# NOVEL ADAPTIVE KEEPER LBL TECHNIQUE FOR LOW POWER AND HIGH PERFORMANCE REGISTER FILES

Na Gong<sup>1</sup>, Geng Tang<sup>1</sup>, Jinhui Wang<sup>2</sup> and Ramalingam Sridhar<sup>1</sup> <sup>1</sup>University at Buffalo, State University of New York, Buffalo, NY, USA <sup>2</sup>VLSI and System Lab, Beijing University of Technology, Beijing, China {nagong,rsridhar}@buffalo.edu

# ABSTRACT

This paper develops a novel adaptive keeper local bit line (LBL) technique to achieve low power and high performance register files design. To avoid increasing the implementation hardware overhead, the proposed technique employs a clock-combined unit to generate the body voltage of keeper. We evaluate the effectiveness of the proposed technique in a two-cycle 64-entries  $\times$  32b register file design for 8GHz operation in 1V, 32nm high-K Metal-Gate technology. HSPICE simulation results show that the delay time is reduced by 29% and the power consumption is reduced by 36.1%-46.2% depending on the number of reading ports, as compared to the tradition register files design. Moreover, the proposed technique shows good robustness to noise and process variations.

### I. INTRODUCTION

As a fundamental part in a microprocessor, register files are typically on the critical path and its access time limits the achievable maximum operating frequency. In addition to the access time, power consumption of register files is also an important parameter due to the highly frequent accesses and multiple ports. Therefore, low power and high performance registers files design is an important issue in modern microprocessors. In order to speed up the operation, wide fan-in domino circuits are forced in use for local (LBL) and global bit lines (GBL) in register files [4]. However, due to the parallel pull-down network in wide domino circuits, the robustness to noise, leakage current and process variations has become a great concern, especially, in the design of LBL which usually has larger fan-in number than GBL. A convention solution to improve the robustness is to upsize PMOS keeper transistor to get a strong keeper. However, a strong keeper increases bit-line contention current during evaluate operation, thereby increasing the evaluation delay time and power consumption.

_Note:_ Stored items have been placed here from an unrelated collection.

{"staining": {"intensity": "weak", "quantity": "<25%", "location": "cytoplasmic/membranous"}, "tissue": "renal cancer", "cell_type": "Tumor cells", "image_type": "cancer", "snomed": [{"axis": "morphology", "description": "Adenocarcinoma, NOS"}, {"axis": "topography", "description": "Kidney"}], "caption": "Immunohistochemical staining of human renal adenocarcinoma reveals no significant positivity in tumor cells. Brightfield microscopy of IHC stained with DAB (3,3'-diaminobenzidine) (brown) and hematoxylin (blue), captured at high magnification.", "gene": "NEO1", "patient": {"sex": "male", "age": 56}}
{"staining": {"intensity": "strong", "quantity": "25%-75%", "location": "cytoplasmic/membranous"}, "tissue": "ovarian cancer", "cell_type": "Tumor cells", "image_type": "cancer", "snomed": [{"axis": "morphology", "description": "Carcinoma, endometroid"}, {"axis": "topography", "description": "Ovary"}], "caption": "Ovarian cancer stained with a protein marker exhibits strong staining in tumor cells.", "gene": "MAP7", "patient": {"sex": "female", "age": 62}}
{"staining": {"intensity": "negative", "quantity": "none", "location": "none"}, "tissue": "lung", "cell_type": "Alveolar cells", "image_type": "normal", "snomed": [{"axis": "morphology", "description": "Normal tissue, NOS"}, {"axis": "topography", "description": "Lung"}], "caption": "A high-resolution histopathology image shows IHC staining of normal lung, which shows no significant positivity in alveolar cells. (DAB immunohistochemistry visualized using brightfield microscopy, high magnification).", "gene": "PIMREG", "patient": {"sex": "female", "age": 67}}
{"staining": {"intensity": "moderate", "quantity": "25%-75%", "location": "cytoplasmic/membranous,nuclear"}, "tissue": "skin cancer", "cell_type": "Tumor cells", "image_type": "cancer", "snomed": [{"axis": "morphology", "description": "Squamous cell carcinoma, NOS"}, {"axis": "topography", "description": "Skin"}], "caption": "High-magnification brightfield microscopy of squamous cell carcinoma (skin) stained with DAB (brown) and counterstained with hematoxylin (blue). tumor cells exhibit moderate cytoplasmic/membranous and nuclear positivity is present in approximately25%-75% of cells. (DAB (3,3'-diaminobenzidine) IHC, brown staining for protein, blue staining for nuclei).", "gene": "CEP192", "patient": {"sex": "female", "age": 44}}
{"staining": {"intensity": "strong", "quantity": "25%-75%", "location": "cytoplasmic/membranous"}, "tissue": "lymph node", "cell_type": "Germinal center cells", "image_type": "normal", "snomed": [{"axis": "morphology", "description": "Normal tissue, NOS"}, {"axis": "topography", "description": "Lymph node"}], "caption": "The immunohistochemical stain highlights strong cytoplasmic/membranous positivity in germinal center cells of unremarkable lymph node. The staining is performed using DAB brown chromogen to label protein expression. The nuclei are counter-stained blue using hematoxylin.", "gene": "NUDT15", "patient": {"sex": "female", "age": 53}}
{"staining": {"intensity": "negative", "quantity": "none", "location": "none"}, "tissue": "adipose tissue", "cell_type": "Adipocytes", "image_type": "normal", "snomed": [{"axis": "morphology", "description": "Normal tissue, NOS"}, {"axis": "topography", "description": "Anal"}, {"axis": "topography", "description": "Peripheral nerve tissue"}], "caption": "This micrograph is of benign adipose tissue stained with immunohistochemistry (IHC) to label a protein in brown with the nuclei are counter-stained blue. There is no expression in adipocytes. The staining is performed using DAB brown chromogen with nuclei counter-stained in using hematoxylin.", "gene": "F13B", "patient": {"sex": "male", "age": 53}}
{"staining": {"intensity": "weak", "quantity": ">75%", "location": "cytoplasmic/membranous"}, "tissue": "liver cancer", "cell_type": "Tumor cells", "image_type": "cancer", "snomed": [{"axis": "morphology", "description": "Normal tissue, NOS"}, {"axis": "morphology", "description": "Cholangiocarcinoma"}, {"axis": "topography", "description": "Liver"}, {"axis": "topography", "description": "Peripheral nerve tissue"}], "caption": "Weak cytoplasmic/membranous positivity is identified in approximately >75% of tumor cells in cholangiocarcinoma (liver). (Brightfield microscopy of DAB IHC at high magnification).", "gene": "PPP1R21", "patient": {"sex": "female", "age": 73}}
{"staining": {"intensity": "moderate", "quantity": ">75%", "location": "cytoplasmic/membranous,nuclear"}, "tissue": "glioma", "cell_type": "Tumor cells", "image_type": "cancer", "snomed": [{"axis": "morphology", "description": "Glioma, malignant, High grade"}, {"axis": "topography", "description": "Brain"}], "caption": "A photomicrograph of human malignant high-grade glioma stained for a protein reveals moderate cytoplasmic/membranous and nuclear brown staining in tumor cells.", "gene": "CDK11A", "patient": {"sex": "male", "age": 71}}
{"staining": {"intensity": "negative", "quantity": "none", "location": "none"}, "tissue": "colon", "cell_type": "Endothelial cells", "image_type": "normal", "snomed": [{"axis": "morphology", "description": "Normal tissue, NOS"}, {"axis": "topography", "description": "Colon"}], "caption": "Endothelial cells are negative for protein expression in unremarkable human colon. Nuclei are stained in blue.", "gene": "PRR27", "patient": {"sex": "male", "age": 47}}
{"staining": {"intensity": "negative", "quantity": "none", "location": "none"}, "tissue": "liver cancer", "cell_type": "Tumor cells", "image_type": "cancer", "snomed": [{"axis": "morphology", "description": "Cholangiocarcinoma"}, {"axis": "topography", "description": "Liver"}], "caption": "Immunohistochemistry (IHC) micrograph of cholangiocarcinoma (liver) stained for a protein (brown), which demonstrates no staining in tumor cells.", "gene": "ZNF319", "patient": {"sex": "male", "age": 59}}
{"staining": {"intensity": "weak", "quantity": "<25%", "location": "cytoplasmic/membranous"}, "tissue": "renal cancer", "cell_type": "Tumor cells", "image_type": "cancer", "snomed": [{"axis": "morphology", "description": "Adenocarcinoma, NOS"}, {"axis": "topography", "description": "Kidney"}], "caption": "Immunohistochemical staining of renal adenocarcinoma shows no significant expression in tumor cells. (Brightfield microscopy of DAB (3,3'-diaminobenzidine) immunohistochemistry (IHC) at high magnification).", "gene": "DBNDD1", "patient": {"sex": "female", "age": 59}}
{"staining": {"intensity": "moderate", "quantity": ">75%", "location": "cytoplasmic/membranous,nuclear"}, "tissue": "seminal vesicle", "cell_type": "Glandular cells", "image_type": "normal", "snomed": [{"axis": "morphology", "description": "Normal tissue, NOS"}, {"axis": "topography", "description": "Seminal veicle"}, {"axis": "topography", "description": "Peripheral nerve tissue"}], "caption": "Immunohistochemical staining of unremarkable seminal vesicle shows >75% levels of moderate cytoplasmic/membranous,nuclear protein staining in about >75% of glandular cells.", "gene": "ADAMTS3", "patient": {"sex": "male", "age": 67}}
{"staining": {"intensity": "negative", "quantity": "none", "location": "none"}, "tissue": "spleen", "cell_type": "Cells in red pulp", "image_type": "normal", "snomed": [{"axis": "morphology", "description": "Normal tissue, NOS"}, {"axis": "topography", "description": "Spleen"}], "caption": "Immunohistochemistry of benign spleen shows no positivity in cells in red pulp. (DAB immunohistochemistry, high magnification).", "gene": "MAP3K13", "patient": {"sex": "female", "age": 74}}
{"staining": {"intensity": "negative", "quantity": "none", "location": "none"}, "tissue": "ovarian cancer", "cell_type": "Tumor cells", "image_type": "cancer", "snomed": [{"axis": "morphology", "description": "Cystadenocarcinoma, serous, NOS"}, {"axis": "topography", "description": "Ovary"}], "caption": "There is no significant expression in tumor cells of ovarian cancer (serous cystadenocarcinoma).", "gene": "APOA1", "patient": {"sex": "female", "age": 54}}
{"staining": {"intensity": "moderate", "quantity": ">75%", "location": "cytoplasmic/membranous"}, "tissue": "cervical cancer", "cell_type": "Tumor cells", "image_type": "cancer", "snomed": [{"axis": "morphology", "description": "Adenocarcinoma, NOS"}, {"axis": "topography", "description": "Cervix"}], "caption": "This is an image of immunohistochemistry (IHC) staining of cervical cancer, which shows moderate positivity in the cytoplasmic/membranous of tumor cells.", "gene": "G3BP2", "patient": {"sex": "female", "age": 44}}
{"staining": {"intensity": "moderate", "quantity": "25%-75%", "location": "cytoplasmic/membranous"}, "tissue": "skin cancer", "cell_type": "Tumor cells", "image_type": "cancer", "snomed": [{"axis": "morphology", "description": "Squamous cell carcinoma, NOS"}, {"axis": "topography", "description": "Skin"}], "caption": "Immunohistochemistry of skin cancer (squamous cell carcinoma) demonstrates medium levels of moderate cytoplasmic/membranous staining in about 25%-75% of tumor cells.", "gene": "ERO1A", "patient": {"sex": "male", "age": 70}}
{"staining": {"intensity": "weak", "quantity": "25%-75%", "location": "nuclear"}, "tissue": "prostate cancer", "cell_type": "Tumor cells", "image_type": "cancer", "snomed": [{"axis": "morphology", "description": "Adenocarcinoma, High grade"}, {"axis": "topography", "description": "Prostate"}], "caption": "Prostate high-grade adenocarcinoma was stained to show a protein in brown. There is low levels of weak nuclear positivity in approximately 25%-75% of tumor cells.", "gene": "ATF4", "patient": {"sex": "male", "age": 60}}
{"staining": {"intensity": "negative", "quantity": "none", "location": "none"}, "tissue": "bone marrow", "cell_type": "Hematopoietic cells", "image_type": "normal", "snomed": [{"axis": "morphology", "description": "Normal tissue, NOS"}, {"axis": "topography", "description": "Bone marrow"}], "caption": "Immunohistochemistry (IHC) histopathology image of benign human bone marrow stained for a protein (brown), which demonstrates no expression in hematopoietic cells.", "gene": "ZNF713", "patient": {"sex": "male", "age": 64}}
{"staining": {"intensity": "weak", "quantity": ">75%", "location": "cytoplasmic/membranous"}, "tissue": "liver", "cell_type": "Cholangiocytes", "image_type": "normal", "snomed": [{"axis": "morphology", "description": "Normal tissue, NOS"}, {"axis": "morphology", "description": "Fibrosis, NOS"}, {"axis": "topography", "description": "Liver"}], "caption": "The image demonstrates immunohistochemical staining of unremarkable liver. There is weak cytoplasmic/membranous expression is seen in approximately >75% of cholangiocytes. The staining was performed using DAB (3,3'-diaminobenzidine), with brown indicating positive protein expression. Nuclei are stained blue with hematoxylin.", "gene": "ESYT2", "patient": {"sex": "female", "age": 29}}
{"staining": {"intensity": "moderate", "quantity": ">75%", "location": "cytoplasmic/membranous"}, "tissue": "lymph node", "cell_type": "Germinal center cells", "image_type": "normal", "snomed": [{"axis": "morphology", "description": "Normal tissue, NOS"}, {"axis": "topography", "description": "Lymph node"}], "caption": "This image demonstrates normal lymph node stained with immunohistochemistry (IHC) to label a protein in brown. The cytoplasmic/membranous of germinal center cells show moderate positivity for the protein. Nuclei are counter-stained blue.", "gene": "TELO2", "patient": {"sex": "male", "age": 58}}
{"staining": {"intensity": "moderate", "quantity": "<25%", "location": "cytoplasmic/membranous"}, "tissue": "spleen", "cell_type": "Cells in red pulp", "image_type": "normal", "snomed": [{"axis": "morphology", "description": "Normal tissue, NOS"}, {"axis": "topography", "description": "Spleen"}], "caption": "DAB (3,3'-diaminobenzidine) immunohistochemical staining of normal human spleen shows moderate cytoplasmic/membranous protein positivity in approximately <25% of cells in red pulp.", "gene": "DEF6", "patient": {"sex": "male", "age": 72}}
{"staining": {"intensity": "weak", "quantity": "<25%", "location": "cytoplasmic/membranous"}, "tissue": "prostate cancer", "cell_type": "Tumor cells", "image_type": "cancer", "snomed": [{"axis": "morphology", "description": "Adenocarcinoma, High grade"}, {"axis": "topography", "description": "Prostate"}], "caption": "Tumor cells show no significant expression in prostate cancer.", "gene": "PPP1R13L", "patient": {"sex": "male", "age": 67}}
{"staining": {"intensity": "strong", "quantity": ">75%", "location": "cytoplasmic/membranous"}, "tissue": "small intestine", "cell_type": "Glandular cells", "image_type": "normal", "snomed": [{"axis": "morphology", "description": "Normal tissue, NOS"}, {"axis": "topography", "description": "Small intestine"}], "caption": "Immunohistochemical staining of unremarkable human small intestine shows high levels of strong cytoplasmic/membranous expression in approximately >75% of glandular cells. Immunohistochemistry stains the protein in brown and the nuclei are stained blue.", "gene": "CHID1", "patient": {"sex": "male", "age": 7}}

To solve this problem, researchers have proposed several adaptive keeper techniques. In [7], a variable threshold voltage keeper is designed to improve the evaluation speed, robustness, and reduce power consumption. In [8], a forward body bias keeper technique is introduced to enhance the robustness to noise with speed penalty. In [9], another adaptive keeper technique is presented to trade off among a high power/speed efficient operation and the robustness to noise and process variation. However, all of these adaptive keeper techniques require additional power supplies, depending on integration of DC-DC converters on die or adding extra pins to connect off-chip power supplies. As a consequence, these techniques are realized with increased layout area and implementation overheads.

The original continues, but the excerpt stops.